A series of meta-analyses have been undertaken on coffee consumption and colorectal cancer risk, some of which suggest an inverse association.

  • A 2004 meta-analysis on coffee and colorectal cancer included 3 cohort and 15 case-control studies from Japan, eight European countries, Argentina and the USA, and included 8,713 cases of cancer occurring in 147,227 subjects45. The authors reported heterogeneity linked to the design of the studies. Cohort studies did not observe any association, while case-control studies did generally find a relative risk below 1.
  • Another meta-analysis of 5 cohort and 12 case-control studies, including 6,192 cases of colorectal cancer, found a 24% lower risk (relative risk 0.76) in those with a high coffee consumption (at least 4 cups/day) compared to non-coffee drinkers46. However a further meta-analysis concluded that whilst there was no observed protective effect on colorectal cancer of coffee consumption, there was no adverse effect either47.
  • A 2010 meta-analysis, including 24 case-control studies, reported a risk reduction of 17% in coffee drinkers compared to non-coffee drinkers, with risk falling by 6% for each cup of coffee consumed, and a 30% lower risk (relative risk 0.70) of colorectal cancer in the highest consumers48.
  • A further meta-analysis, including 15 cohort studies looking at coffee consumption and colorectal cancer, found an inverse association between coffee intake and the risk of colorectal cancer9, a conclusion also found by a 2012 meta-analysis of observational studies including 15,522 cases, which suggested that coffee consumption can significantly decrease the risks of colorectal cancer and colon cancer, especially in Europeans and females49.
  • Two Japanese cohort studies, including 31,550 and 96,000 subjects respectively, reported a risk reduction of 56% with 3 or more cups per day, but only in women50,51.
  • A population-based study in northern Israel of 5,145 cases and 4,097 controls from the Molecular Epidemiology of Colorectal Cancer (MECC) study concluded that coffee consumption was associated with a 26% lower risk of developing colorectal cancer52.
  • The WCRF 2011 Colon and Rectum Report does not mention coffee as a risk factor53.
  • IARC’s 2016 review concluded that most informative cohort studies show no association between coffee consumption and increased risk of colorectal cancer5.
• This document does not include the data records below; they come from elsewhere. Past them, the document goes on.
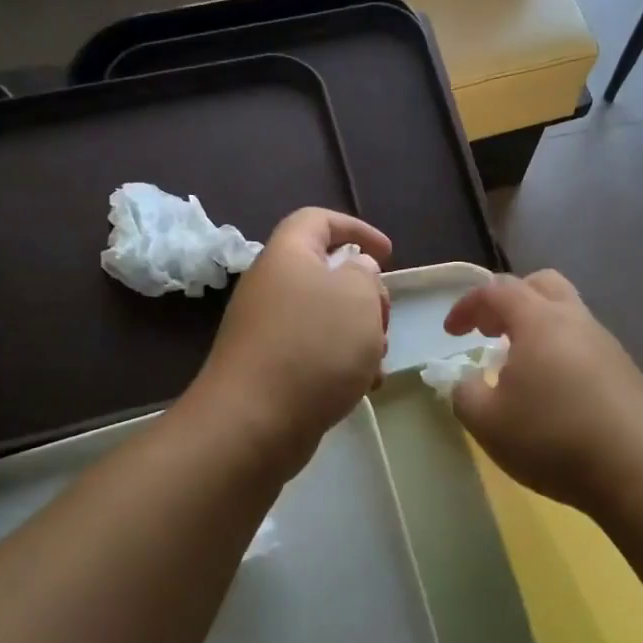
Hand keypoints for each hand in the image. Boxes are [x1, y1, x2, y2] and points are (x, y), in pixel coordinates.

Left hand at [191, 208, 390, 470]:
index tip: (388, 254)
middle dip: (365, 294)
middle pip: (326, 273)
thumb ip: (364, 274)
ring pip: (325, 317)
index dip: (356, 228)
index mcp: (288, 255)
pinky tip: (362, 387)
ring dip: (359, 333)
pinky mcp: (270, 368)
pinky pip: (314, 352)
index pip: (318, 220)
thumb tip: (354, 271)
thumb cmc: (314, 347)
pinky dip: (341, 362)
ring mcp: (268, 330)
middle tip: (383, 320)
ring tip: (377, 361)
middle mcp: (272, 287)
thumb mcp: (358, 297)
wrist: (254, 423)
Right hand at [445, 270, 642, 510]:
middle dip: (508, 301)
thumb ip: (464, 394)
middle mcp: (575, 320)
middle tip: (489, 331)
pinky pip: (582, 343)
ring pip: (566, 313)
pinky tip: (552, 390)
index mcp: (539, 321)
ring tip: (517, 366)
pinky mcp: (624, 370)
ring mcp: (605, 343)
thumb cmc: (552, 438)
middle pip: (541, 285)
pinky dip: (558, 350)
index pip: (497, 290)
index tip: (451, 333)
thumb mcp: (487, 423)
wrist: (637, 468)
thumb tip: (467, 382)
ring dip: (535, 327)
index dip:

Only one meta-analysis shows a dose-response relationship48, which suggests either a threshold effect or a difference between coffee drinkers and non-coffee drinkers. It could indeed represent a confounding factor linked to the decrease in coffee consumption in patients after the onset of symptoms.

The inverse association between coffee consumption and colorectal cancer risk has been attributed to a number of factors45-48,54, including:

  • The anti-carcinogenic properties of coffee diterpenes and antioxidants.
  • Coffee’s capacity to induce the excretion of biliary acids and neutral sterols in the colon.
  • The stimulation of colon motility, reducing the length of time mutagens are in contact with the intestinal mucosa.
  • Caffeine’s inhibition of colon cancer cell growth.